Of course, they may also have $12,000,000 in their mind if they’re focused on the max payout. I would argue that whatever number is more dominate as an anchor will determine their ultimate decision. The contestant with the $100,000 anchor in their mind will sign the contract worth more than $100,000 but not orders of magnitude more. The contestant with the $12,000,000 as an anchor will probably never sign the contract. They’re going for the big money.
Every investor has experienced anchoring too. For example, if I’m looking at a stock that sold for $60 per share yesterday and today it’s $40, I might erroneously think that the stock is now undervalued. But investing doesn’t work like that. Sure, the stock could be legitimately cheap and represent a good value but maybe not. Maybe the stock is still too high and it’s actual intrinsic value is $10 a share. The best way to avoid the anchoring bias is to think critically. Analyze the stock based on it’s earnings, revenues, or other real metrics. Don’t look at charts. This is easier to said than done. Everyone looks at charts, even people who know they shouldn’t.
Hindsight bias is the tendency to think the past was predictable after the event itself has occurred, even if there was no real way to predict it. Wall contestants are shown a series of answers and then asked if they’d like to triple up (at some turns), which means they’d drop 3 balls instead of just 1. If their partner gets the answer right, then 3 green balls are dropped down the plinko board and they have a chance to win 3 times as much. A wrong answer by their partner means 3 red balls are dropped and their cash amount is reduced. Contestants that triple up but then get the answer wrong will feel as though it was a mistake. But there was no mistake: they had little or no objective basis for determining the outcome. The answers that they saw prior to making the decision have a very low impact on whether or not their partner will answer it correctly. This is how the game is designed. The subsequent question could be anything.
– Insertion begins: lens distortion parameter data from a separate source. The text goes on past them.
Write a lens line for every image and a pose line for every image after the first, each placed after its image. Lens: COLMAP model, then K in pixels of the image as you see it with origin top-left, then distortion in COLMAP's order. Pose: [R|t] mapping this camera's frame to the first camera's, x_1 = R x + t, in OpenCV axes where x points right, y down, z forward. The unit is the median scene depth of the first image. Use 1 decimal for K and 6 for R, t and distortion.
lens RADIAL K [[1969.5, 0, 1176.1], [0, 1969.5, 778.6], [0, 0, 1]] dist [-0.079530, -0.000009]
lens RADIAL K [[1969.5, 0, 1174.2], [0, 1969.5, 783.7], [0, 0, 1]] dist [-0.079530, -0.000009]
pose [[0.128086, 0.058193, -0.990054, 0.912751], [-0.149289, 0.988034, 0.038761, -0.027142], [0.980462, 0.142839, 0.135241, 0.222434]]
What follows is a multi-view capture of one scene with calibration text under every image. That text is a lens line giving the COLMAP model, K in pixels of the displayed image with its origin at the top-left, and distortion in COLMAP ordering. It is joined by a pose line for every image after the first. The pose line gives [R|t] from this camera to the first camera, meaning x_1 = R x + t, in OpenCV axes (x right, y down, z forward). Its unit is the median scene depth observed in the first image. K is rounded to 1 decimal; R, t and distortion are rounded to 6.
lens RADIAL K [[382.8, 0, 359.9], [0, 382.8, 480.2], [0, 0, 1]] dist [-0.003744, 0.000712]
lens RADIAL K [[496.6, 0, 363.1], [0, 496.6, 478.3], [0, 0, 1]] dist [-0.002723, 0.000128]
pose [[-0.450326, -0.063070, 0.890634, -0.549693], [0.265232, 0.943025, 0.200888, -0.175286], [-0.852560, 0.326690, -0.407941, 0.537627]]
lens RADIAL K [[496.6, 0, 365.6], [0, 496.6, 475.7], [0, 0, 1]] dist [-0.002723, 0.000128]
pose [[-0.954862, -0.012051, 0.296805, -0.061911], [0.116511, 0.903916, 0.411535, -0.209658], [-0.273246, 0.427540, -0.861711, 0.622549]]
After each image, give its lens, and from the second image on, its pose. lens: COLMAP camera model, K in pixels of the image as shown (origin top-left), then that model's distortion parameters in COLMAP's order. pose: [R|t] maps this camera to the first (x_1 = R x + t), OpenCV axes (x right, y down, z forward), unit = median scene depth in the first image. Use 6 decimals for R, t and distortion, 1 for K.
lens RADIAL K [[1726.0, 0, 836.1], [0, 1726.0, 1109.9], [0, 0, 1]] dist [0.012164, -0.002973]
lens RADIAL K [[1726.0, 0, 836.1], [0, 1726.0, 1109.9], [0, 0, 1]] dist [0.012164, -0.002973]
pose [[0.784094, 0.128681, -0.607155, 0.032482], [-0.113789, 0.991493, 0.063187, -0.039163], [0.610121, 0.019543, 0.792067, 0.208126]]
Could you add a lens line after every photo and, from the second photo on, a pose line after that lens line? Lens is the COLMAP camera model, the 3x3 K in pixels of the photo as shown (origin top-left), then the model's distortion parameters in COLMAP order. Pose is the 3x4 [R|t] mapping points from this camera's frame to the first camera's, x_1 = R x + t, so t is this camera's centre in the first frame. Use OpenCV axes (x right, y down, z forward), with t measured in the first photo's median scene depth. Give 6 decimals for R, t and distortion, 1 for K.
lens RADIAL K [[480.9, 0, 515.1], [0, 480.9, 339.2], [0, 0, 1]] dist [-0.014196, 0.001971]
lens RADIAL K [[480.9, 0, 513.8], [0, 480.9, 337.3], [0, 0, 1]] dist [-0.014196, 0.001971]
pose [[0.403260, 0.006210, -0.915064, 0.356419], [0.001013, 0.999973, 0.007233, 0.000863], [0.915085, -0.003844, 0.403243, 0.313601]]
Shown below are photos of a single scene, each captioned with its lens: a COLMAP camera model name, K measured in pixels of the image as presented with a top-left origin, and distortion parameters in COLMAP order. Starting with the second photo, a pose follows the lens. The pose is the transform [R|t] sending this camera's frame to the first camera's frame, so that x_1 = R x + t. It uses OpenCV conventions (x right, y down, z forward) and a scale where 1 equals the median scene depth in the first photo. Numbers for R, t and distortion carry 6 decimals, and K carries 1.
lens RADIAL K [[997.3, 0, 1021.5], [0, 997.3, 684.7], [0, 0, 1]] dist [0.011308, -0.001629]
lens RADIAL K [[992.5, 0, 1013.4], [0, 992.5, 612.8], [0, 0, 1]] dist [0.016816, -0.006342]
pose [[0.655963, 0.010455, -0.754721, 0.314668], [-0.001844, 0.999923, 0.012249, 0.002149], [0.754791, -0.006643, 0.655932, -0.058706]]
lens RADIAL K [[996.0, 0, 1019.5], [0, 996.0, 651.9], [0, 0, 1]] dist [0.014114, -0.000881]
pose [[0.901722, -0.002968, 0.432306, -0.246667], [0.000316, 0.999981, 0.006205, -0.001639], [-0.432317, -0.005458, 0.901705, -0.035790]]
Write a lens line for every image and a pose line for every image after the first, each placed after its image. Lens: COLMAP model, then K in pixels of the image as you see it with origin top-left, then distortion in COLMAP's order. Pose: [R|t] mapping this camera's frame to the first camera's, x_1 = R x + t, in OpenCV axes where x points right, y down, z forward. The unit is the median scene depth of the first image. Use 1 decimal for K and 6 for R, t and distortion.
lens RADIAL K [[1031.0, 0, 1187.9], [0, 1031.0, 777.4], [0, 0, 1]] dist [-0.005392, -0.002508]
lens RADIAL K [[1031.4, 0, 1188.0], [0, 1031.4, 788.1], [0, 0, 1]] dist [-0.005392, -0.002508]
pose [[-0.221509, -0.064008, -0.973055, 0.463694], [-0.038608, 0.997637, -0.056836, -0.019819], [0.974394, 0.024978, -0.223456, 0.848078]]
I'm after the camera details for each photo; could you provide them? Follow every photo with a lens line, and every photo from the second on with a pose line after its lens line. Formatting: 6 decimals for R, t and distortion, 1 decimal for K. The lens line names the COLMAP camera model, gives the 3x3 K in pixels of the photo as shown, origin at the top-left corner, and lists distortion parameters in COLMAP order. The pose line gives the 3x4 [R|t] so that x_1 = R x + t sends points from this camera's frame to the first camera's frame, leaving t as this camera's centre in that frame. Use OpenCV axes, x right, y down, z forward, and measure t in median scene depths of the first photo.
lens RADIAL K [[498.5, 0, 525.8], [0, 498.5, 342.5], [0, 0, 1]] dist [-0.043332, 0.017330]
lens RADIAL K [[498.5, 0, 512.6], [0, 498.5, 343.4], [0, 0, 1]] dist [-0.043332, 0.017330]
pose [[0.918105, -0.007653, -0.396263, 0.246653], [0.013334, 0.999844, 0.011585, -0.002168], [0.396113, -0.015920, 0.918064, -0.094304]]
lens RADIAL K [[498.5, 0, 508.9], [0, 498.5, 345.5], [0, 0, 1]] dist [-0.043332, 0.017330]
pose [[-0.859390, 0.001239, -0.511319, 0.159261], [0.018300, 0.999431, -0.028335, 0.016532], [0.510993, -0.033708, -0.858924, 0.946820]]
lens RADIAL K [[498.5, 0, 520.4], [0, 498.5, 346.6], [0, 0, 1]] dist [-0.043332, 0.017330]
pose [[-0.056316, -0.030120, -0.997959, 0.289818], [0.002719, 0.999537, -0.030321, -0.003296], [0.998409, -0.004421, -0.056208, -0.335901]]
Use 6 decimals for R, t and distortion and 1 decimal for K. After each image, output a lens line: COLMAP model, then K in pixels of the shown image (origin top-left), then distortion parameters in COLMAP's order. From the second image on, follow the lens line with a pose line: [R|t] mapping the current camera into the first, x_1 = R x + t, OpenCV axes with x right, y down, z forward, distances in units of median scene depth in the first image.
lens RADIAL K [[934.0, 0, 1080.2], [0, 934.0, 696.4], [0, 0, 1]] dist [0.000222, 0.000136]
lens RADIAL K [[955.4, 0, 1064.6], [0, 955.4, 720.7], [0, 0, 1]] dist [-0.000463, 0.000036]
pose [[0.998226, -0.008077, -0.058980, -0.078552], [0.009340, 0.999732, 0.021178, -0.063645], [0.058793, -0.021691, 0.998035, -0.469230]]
Investing is a probability game. Decisions that investors make in hindsight appear to be right or wrong. Stock goes up equals “I’m so smart.” Stock goes down equals “I’m a dumb-dumb investor that should just put my money in an index fund.” Investors that have been at this game long enough realize both are not accurate. You’re not smart because you picked a stock that went up and you’re not an idiot for picking a stock that went down. It’s impossible to know that certain things prior to their occurrence. There are things you can control as an investor and things that are left up to chance. You choose to be diversified. You choose to not trade and invest long term. You can’t predict that a company will be hit with an accounting scandal and the stock will be cut in half. And it wasn’t wrong for you to pick the stock that got cut in half.
Humans all suffer from the same psychological biases. Those who know what to look for and the blind spots that avail themselves will make better decisions. It’s not always easy to catch the way your mind plays tricks on you. The goal is to make more rational and logical decisions based on knowing these biases. That’s what Munger did to make good investing decisions. As for The Wall contestants, it would be good to keep in mind that it’s a game of chance and that the decisions you make are not right or wrong. It’s all about probability.